时间快进到2018年。Netflix的全球用户已增至1.25亿，每天观看时长超过1.4亿小时。我们已经在改善我们的工程团队的开发和运营方面投入了大量的资金。在此过程中，我们尝试了许多方法来构建和运行我们的服务。在此，我们愿意把其中一种我们内部用得相对普遍的方案，包括它的优缺点拿出来跟大家分享。我们希望我们的经验分享能给大家一点启发并且讨论出可能的替代方案。

一个团队的旅程

Edge Engineering is responsible for the first layer of AWS services that must be up for Netflix streaming to work. In the past, Edge Engineering had ops-focused teams and SRE specialists who owned the deploy+operate+support parts of the software life cycle. Releasing a new feature meant devs coordinating with the ops team on things like metrics, alerts, and capacity considerations, and then handing off code for the ops team to deploy and operate. To be effective at running the code and supporting partners, the ops teams needed ongoing training on new features and bug fixes. The primary upside of having a separate ops team was less developer interrupts when things were going well.

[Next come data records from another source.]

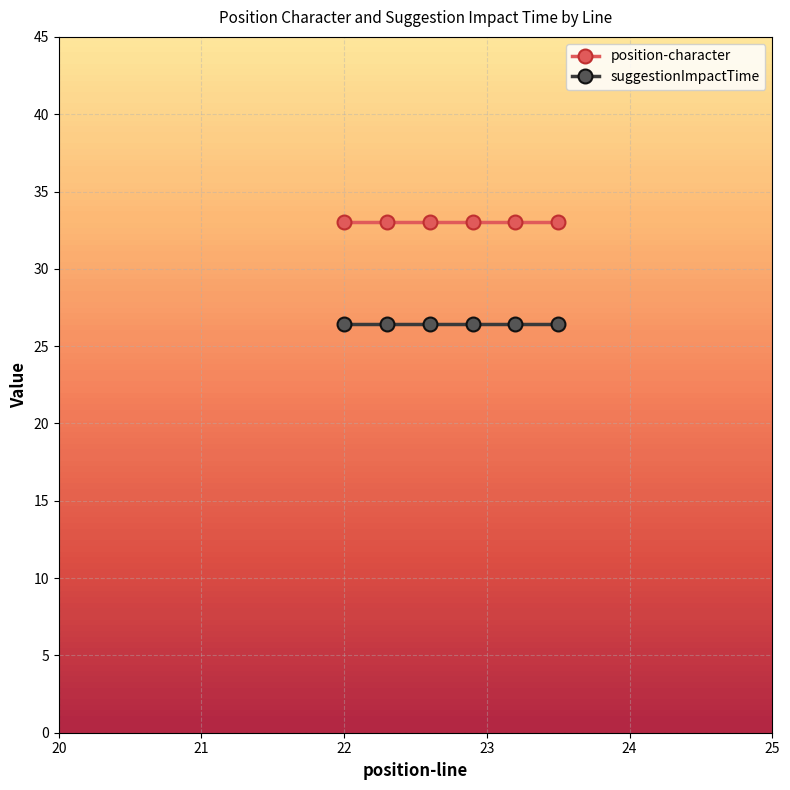

True or false: position-character and suggestionImpactTime intersect in this chart.

False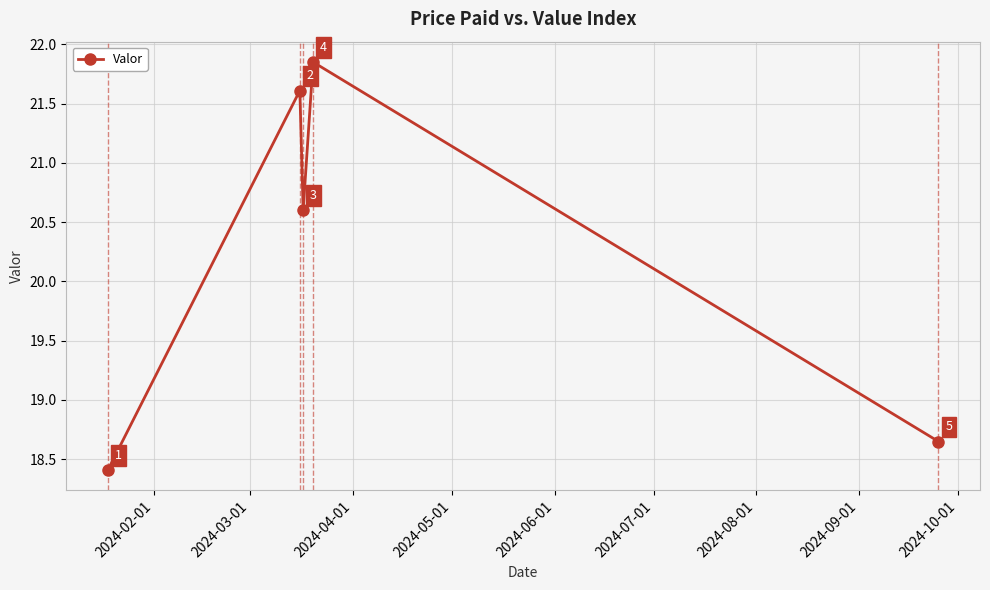

What is the average value?

20.2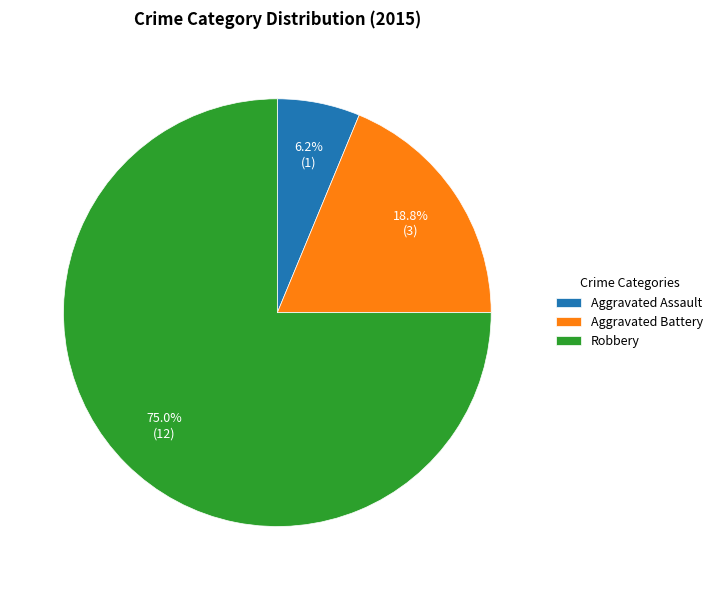

Which slice is the smallest?

Aggravated Assault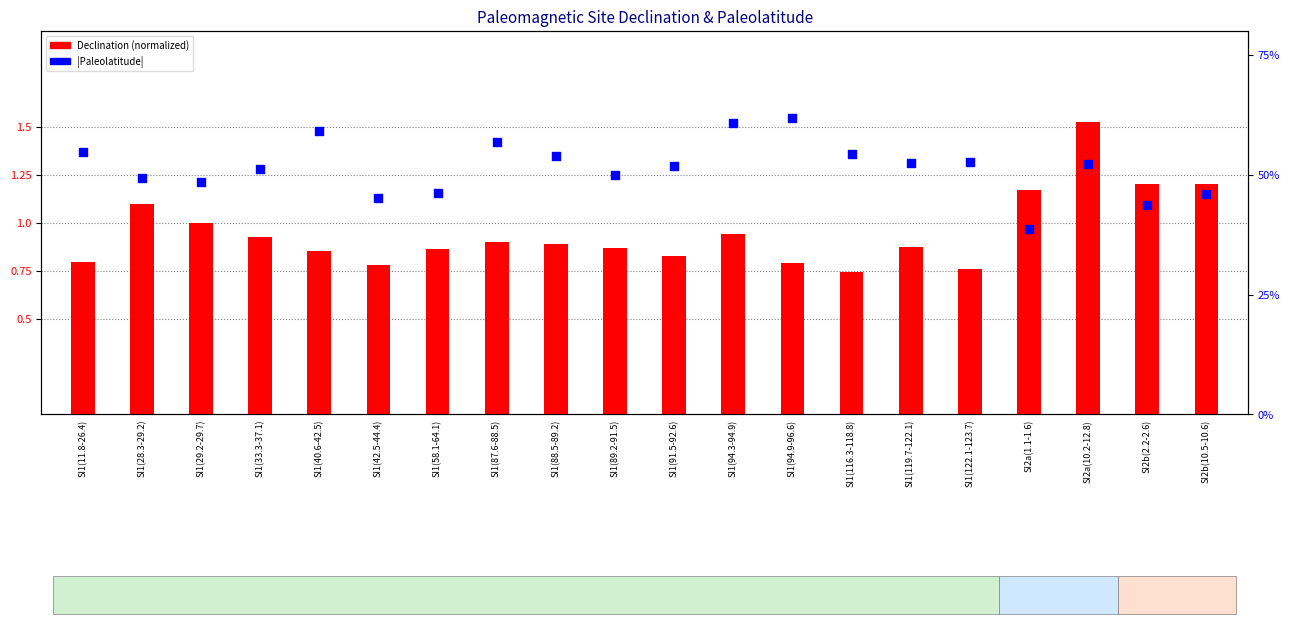

Which series reaches the minimum Y coordinate?

Declination (norm)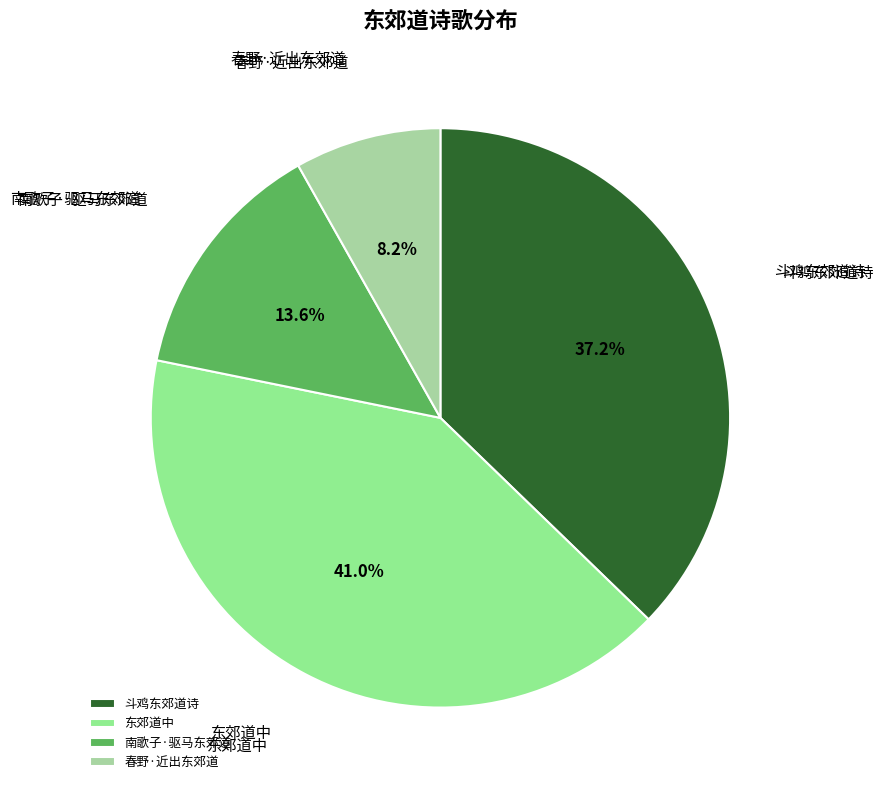

Which has a higher value, 斗鸡东郊道诗 or 东郊道中?

东郊道中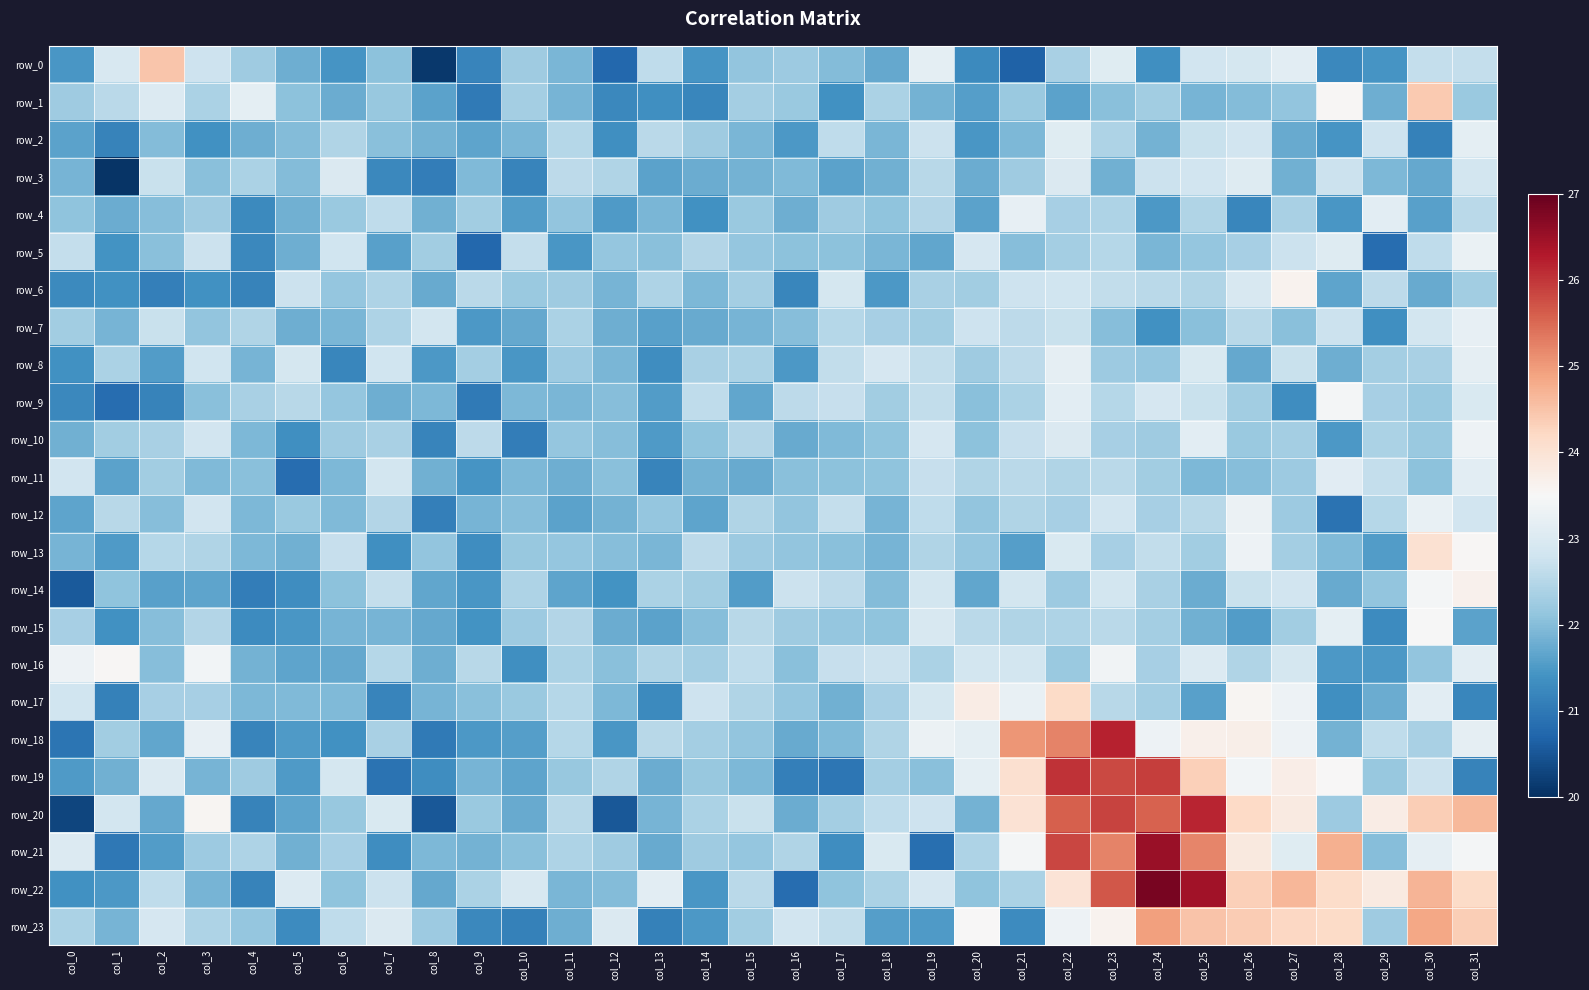

Which category has the highest value across all series?

col_24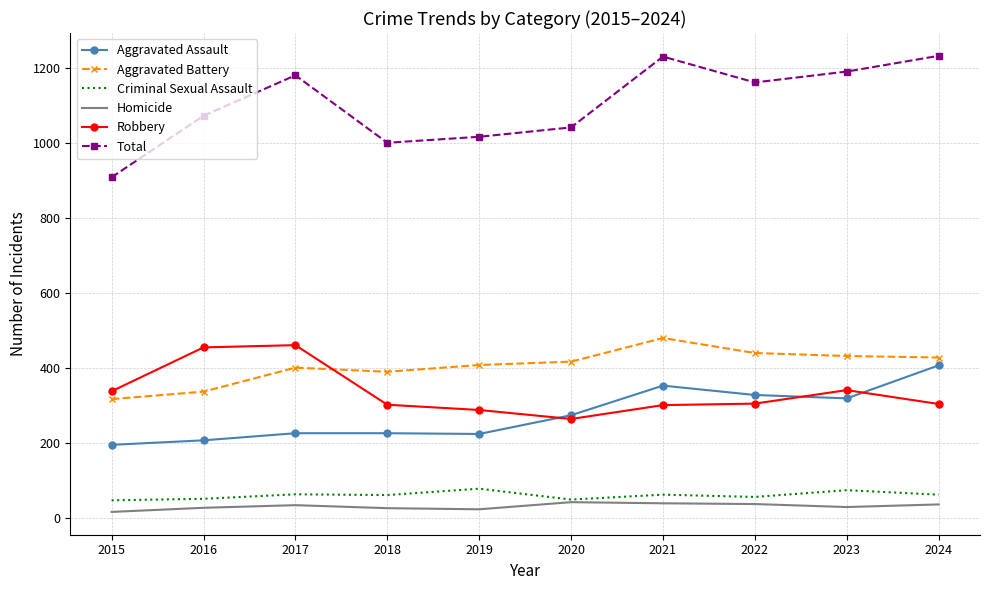

How many distinct data groups are displayed?

6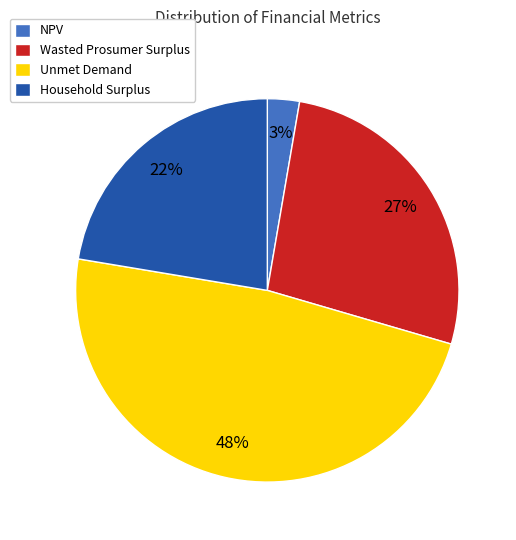

Is the sum of NPV and Unmet Demand greater than half?

Yes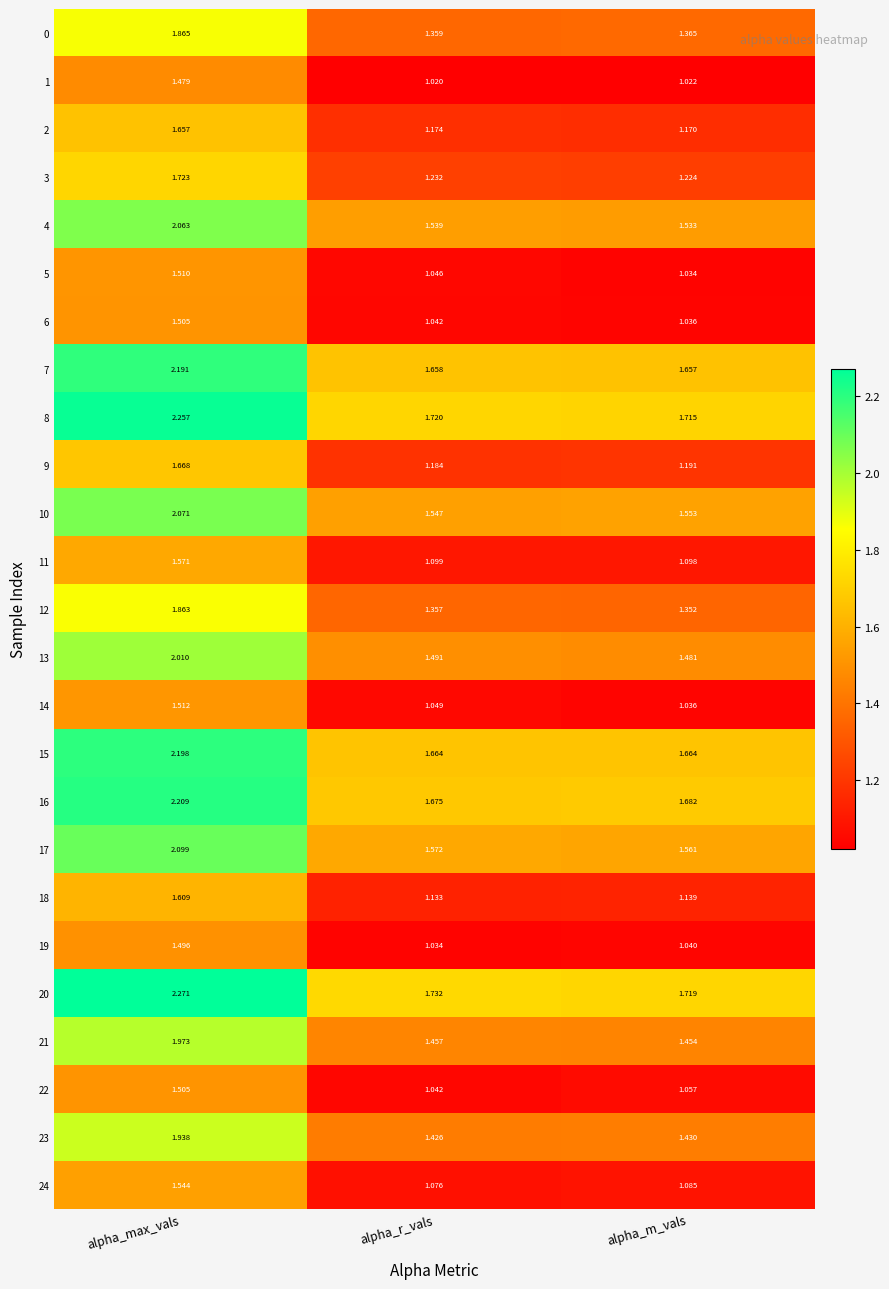

Where is 20 nearest to the value 1?

alpha_m_vals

Edge Engineering（边缘工程）负责AWS服务的第一层，Netflix流媒体必须依靠这些服务才能正常工作。在过去，Edge Engineering有专注运维的团队以及SRE（网站可靠性工程师）专家，他们负责软件生命周期的部署+运营+支撑这部分。发布一个新特性意味着开发人员要在度量、警报和容量考虑事项等方面与运维团队协调，然后将代码交给运维团队进行部署和操作。为了有效地运行代码并支持合作伙伴，运维团队需要持续接受新特性和bug修复方面的培训。拥有一个单独的运维团队的主要好处是，当事情进展顺利时，开发人员的干扰更少。

When things didn’t go well, the costs added up. Communication and knowledge transfers between devs and ops/SREs were lossy, requiring additional round trips to debug problems or answer partner questions. Deployment problems had a higher time-to-detect and time-to-resolve due to the ops teams having less direct knowledge of the changes being deployed. The gap between code complete and deployed was much longer than today, with releases happening on the order of weeks rather than days. Feedback went from ops, who directly experienced pains such as lack of alerting/monitoring or performance issues and increased latencies, to devs, who were hearing about those problems second-hand.

当事情进展不顺时，成本就会增加。开发人员和ops/SREs之间的交流和信息交换是有损耗的，需要额外的往返调试问题或回答合作伙伴的问题。部署问题因为运维团队对所部署内容的更改了解较少。所以检测和解决问题需要很长的时间。代码完成与部署之间的鸿沟变得更大，发布往往是以周为量级而不是日。反馈从运维发起，这帮人直接经历了缺少告警/监控或者性能问题及时延增加这样的痛苦，然后再传递到开发人员这里时问题已经是二手了。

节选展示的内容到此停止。